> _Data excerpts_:
-=-=-=-=-

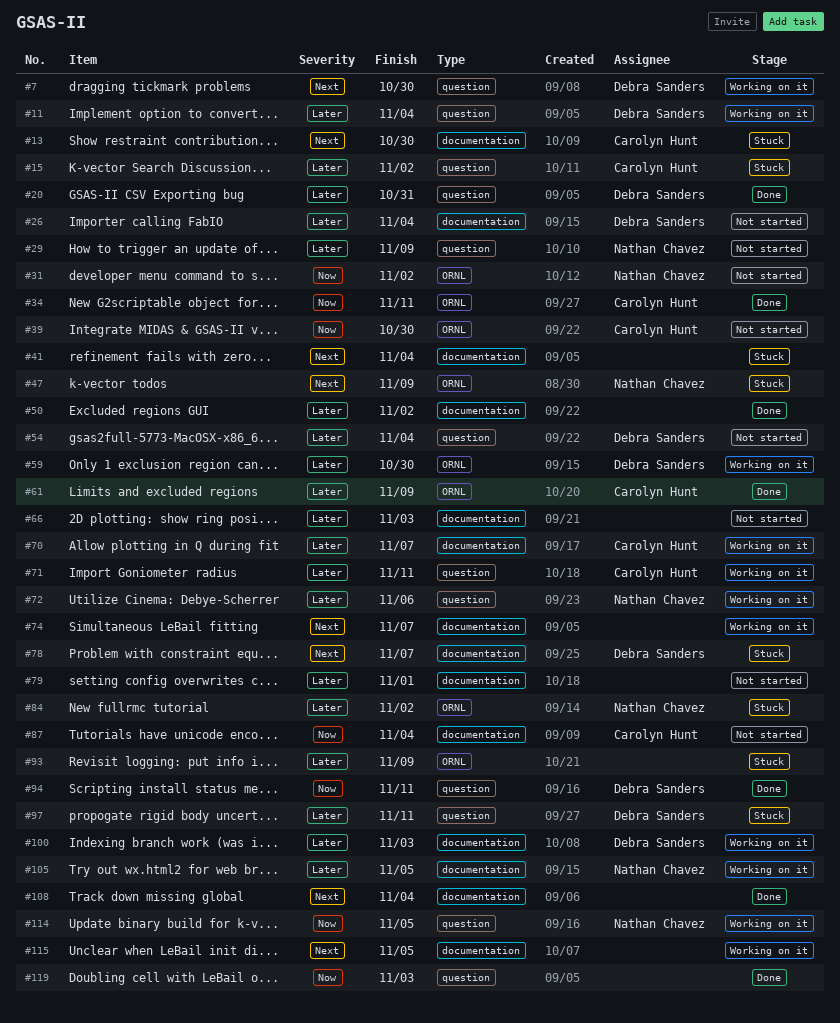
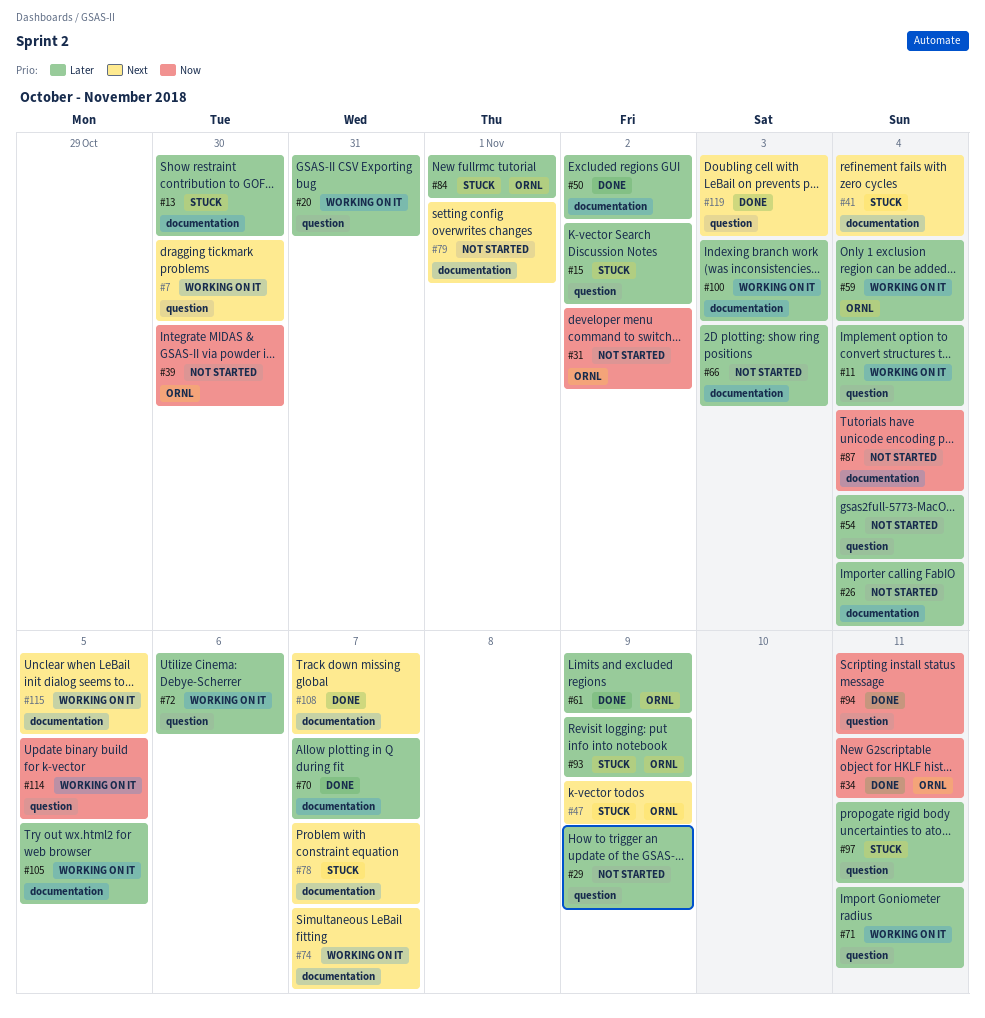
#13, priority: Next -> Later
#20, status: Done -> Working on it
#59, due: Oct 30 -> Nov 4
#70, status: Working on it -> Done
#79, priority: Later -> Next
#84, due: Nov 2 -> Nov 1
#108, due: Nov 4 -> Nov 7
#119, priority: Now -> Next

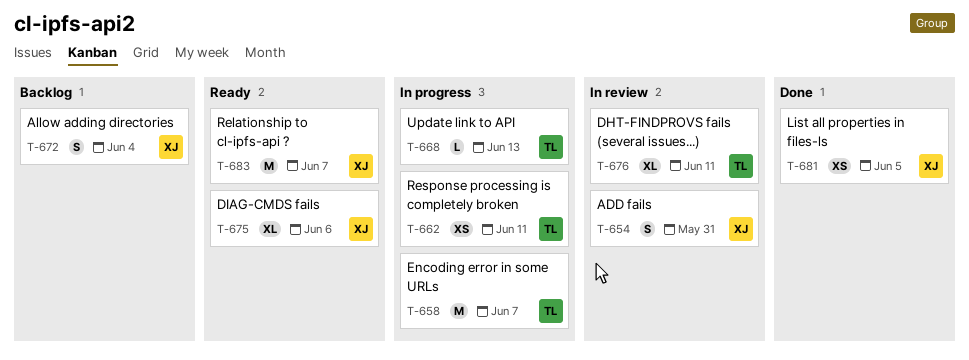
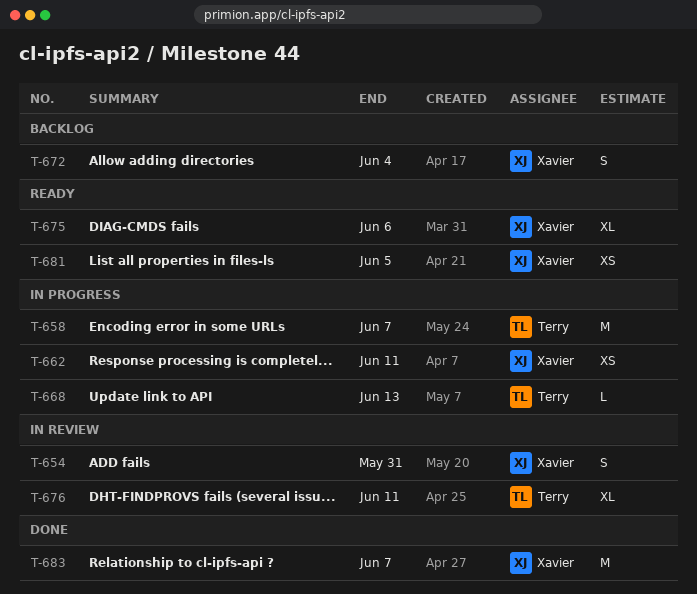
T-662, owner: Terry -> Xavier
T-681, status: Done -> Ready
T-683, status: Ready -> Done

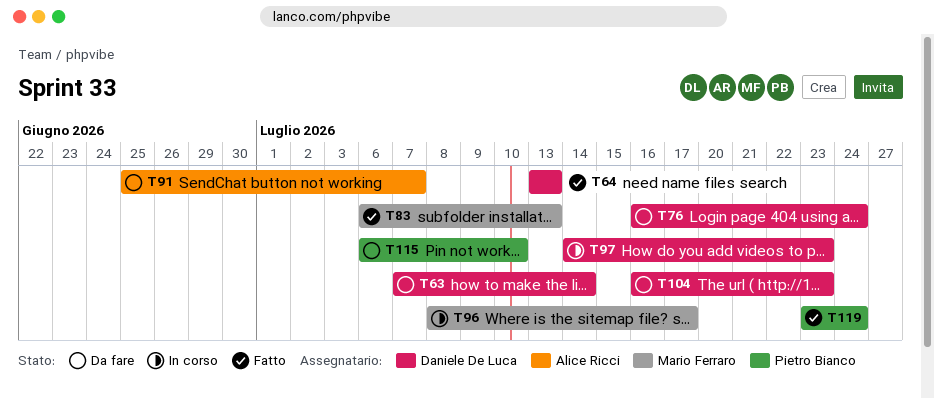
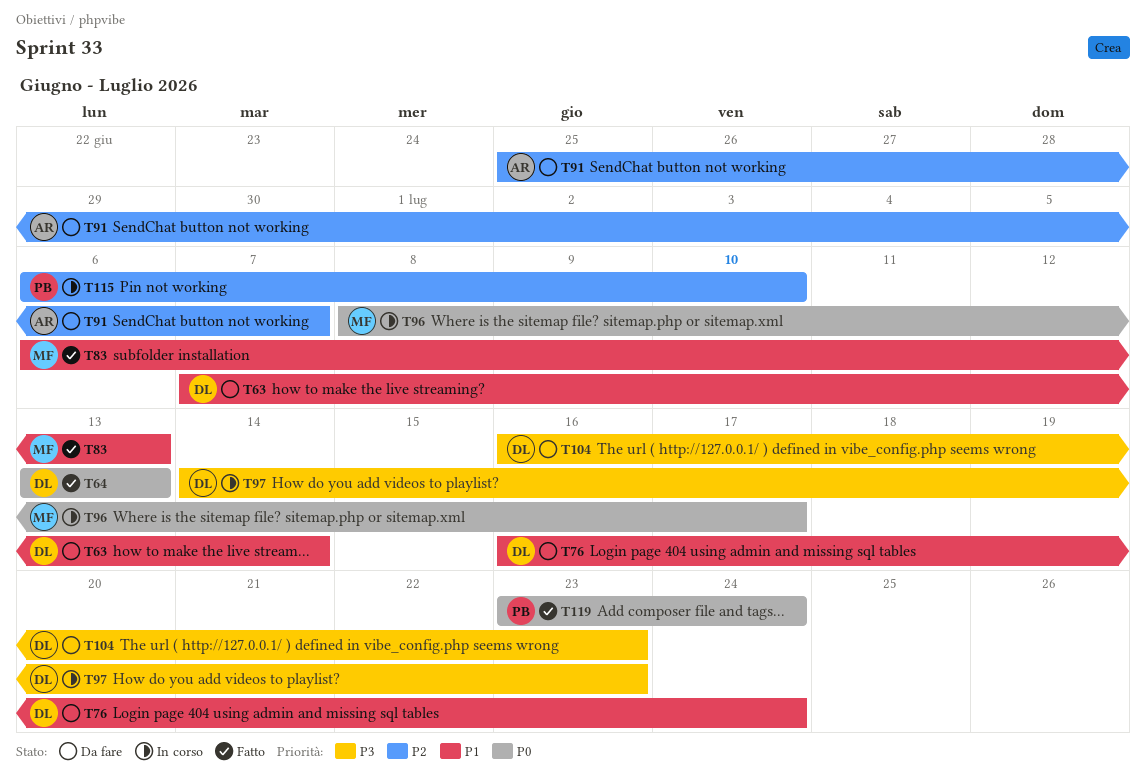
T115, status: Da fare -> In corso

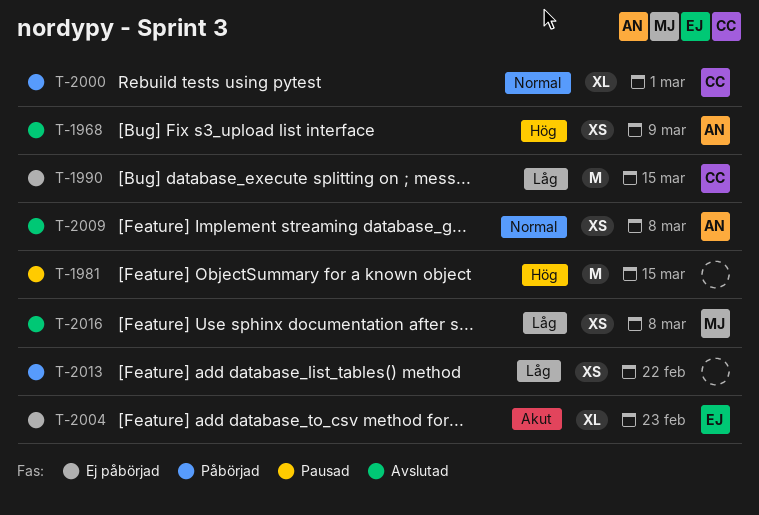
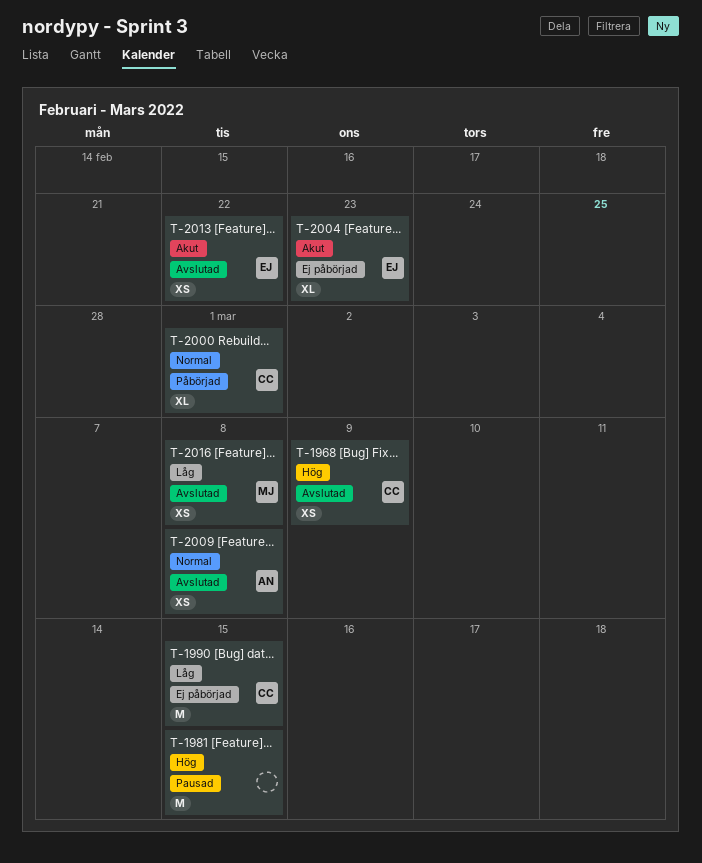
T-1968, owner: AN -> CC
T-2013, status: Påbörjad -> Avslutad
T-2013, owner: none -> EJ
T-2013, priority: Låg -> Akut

-=-=-=-=-

> _ABOUT THIS EXERCISE_:
Copy out all of the data word for word. Do not carry over any picture.

> _TASK SOLUTION_:
#13, priority: Next -> Later
#20, status: Done -> Working on it
#59, due: Oct 30 -> Nov 4
#70, status: Working on it -> Done
#79, priority: Later -> Next
#84, due: Nov 2 -> Nov 1
#108, due: Nov 4 -> Nov 7
#119, priority: Now -> Next

T-662, owner: Terry -> Xavier
T-681, status: Done -> Ready
T-683, status: Ready -> Done

T115, status: Da fare -> In corso

T-1968, owner: AN -> CC
T-2013, status: Påbörjad -> Avslutad
T-2013, owner: none -> EJ
T-2013, priority: Låg -> Akut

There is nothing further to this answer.